Entries supplied:

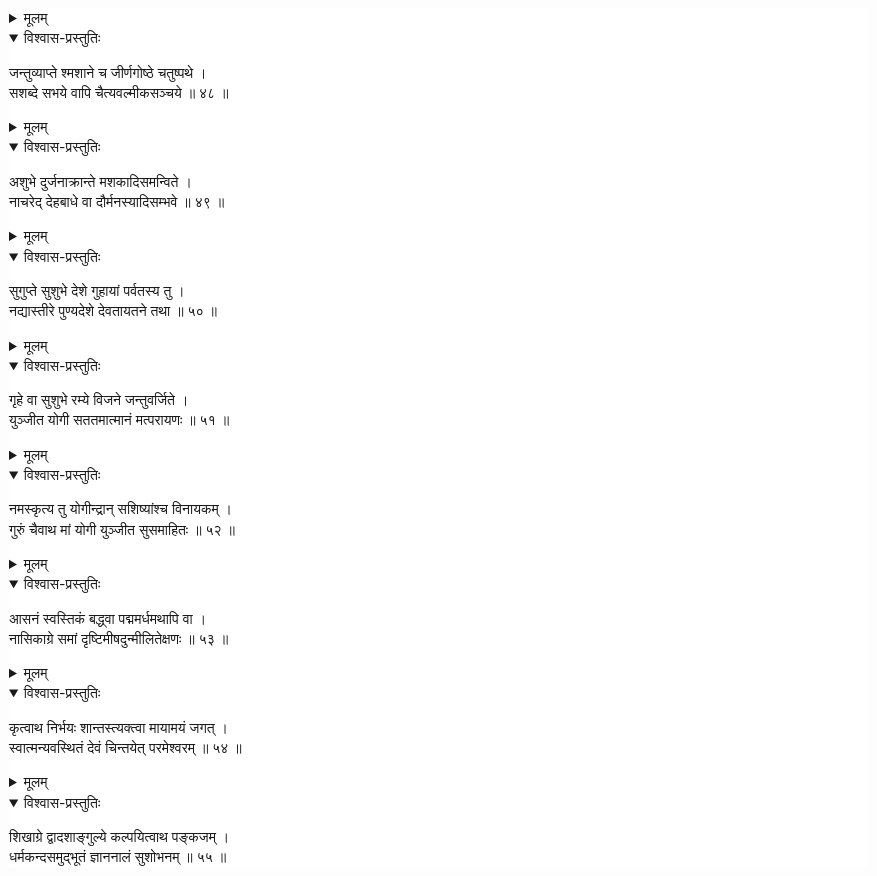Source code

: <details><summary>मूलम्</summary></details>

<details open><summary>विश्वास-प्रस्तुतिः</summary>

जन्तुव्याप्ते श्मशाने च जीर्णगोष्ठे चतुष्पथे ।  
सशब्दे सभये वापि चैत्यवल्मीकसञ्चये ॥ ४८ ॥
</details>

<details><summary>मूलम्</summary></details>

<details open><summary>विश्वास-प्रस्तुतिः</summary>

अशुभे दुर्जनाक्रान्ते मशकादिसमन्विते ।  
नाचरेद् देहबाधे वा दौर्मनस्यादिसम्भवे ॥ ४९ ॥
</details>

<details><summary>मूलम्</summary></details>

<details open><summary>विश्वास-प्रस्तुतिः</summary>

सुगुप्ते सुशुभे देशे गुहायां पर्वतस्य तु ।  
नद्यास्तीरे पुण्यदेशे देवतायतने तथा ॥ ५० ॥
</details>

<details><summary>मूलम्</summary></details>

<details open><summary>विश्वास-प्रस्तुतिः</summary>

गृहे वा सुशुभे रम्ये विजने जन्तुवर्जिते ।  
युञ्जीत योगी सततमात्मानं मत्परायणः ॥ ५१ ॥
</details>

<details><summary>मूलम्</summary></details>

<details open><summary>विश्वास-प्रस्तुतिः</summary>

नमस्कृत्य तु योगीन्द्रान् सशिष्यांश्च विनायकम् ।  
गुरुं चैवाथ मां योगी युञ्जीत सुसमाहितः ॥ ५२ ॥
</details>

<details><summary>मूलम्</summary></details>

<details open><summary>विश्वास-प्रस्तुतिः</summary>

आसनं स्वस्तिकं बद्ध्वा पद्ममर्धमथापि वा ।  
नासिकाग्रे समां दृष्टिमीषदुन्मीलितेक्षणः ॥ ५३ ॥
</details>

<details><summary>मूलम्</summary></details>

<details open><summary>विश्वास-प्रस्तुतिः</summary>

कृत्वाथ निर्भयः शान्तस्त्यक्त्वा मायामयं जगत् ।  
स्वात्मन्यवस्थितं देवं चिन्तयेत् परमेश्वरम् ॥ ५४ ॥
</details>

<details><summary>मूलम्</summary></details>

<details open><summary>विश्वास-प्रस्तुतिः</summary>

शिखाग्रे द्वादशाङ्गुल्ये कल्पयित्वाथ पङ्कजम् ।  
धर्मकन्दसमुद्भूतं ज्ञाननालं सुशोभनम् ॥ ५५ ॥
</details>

What to produce:
Substitute "मूलपाठः" for every occurrence of "मूलम्" in the lines above, keeping all other text unchanged, and leave the pictures out of your answer.

Response for this exercise:
Source code

: <details><summary>मूलपाठः</summary></details>

<details open><summary>विश्वास-प्रस्तुतिः</summary>

जन्तुव्याप्ते श्मशाने च जीर्णगोष्ठे चतुष्पथे ।  
सशब्दे सभये वापि चैत्यवल्मीकसञ्चये ॥ ४८ ॥
</details>

<details><summary>मूलपाठः</summary></details>

<details open><summary>विश्वास-प्रस्तुतिः</summary>

अशुभे दुर्जनाक्रान्ते मशकादिसमन्विते ।  
नाचरेद् देहबाधे वा दौर्मनस्यादिसम्भवे ॥ ४९ ॥
</details>

<details><summary>मूलपाठः</summary></details>

<details open><summary>विश्वास-प्रस्तुतिः</summary>

सुगुप्ते सुशुभे देशे गुहायां पर्वतस्य तु ।  
नद्यास्तीरे पुण्यदेशे देवतायतने तथा ॥ ५० ॥
</details>

<details><summary>मूलपाठः</summary></details>

<details open><summary>विश्वास-प्रस्तुतिः</summary>

गृहे वा सुशुभे रम्ये विजने जन्तुवर्जिते ।  
युञ्जीत योगी सततमात्मानं मत्परायणः ॥ ५१ ॥
</details>

<details><summary>मूलपाठः</summary></details>

<details open><summary>विश्वास-प्रस्तुतिः</summary>

नमस्कृत्य तु योगीन्द्रान् सशिष्यांश्च विनायकम् ।  
गुरुं चैवाथ मां योगी युञ्जीत सुसमाहितः ॥ ५२ ॥
</details>

<details><summary>मूलपाठः</summary></details>

<details open><summary>विश्वास-प्रस्तुतिः</summary>

आसनं स्वस्तिकं बद्ध्वा पद्ममर्धमथापि वा ।  
नासिकाग्रे समां दृष्टिमीषदुन्मीलितेक्षणः ॥ ५३ ॥
</details>

<details><summary>मूलपाठः</summary></details>

<details open><summary>विश्वास-प्रस्तुतिः</summary>

कृत्वाथ निर्भयः शान्तस्त्यक्त्वा मायामयं जगत् ।  
स्वात्मन्यवस्थितं देवं चिन्तयेत् परमेश्वरम् ॥ ५४ ॥
</details>

<details><summary>मूलपाठः</summary></details>

<details open><summary>विश्वास-प्रस्तुतिः</summary>

शिखाग्रे द्वादशाङ्गुल्ये कल्पयित्वाथ पङ्कजम् ।  
धर्मकन्दसमुद्भूतं ज्ञाननालं सुशोभनम् ॥ ५५ ॥
</details>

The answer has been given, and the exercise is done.